Contributor
John
Campbell
John
Campbell (R-Irvine) is an Assemblyman representing the 70th District
in Orange County. Mr. Campbell is the Vice-Chairman of the Assembly
Budget Committee. He is the only CPA in the California State legislature
and recently received a national award as Freshman Republican
Legislator of the Year. He represents the cities of Newport Beach,
Laguna Beach, Irvine, Costa Mesa, Tustin, Aliso Viejo, Laguna
Woods and Lake Forest. He can be reached through his Assembly
website
and through the website
for his California Senate campaign.
Get
Ready For An Initiative Avalanche
Liberal constituencies will fight change...
[John Campbell] 11/1/03
In just over 2 weeks, the new Governor will be sworn in and the
same old legislature will be called into special session. Democrats
who have been used to ignoring Republicans and doing whatever
they want will now have to get the bipartisan support of at least
one Republican (the Governor) to pass anything. Republicans who
have been used to playing the role of only criticizing proposals
and voting no will now be able to move proposals which the new
Governor supports and defend against criticism and vote aye.
In other words, everyone's role has changed and the dynamics
in Sacramento are dramatically different.
But sometimes people have trouble adopting to new changed roles.

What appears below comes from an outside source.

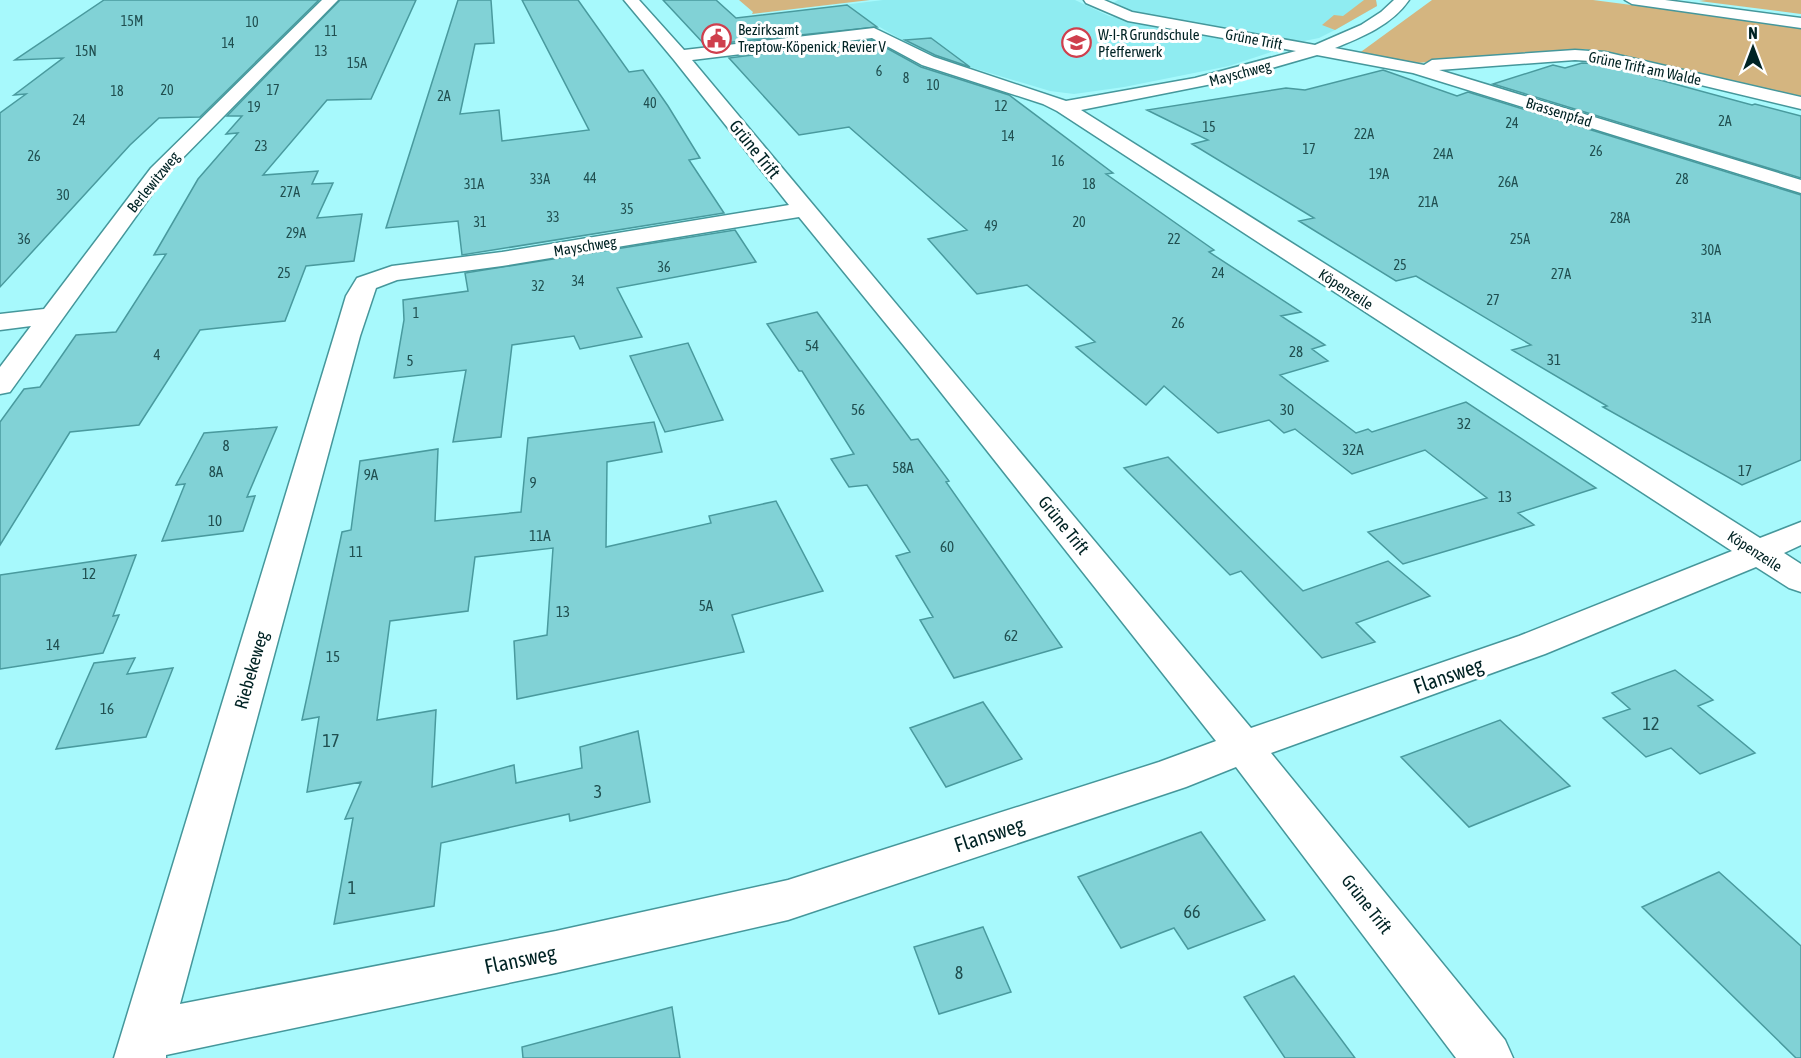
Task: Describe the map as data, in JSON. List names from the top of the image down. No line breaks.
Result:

Some liberal constituencies, seeing the signature disappear in
the Governor's office are running to create initiatives to do
everything from lowering the vote threshold on tax increases
to increasing property taxes on commercial property. The Governor-elect,
on the other hand, has made it clear that if the agenda he articulated
during the campaign cannot be passed through the legislature,
then he will go directly to the people to get it done. That could
mean initiatives on everything from worker's compensation insurance
to the repeal of the non-citizen's driver's license bill.
There is
a scenario under which we could see literally dozens of initiatives
on the March and November 2004 ballots. This
could lead to a voting public throwing up their hands and voting
everything down as they did with the 2 initiatives on the recall
ballot. Then we will have done no more harm, but we will not
have done any good either. There are approximately 40 initiatives
in some form of discussion right now.
But, there
is no question that we need major, significant structural reform
in the state to right many of the wrongs of the last
5 years. These kind of reforms are usually constitutional amendments
which means that the people have to vote them in the constitution
no matter what. An example of this is the spending cap constitutional
amendment that I have been working on for the last couple of
years. Putting this limit on the growth of government must
be in the constitution to be effective and therefore the people
must vote on it. And we must do it soon to prevent a reoccurrence
of the overspending of the last 5 years.
So, too many initiatives would be bad. But we must have quite
a few to achieve the fundamental reform that we need and which
the Governor-elect wants to do. Let's hope that all of us in
the legislature understand our new roles, and that we do as much
as we can legislatively and take to the ballot only that which
we must.
May the Lord bless those who have lost possessions or loved
ones in the recent fires. May any who intentionally started these
fires be brought to justice. And may we all learn from this to
help make future such calamities less devastating.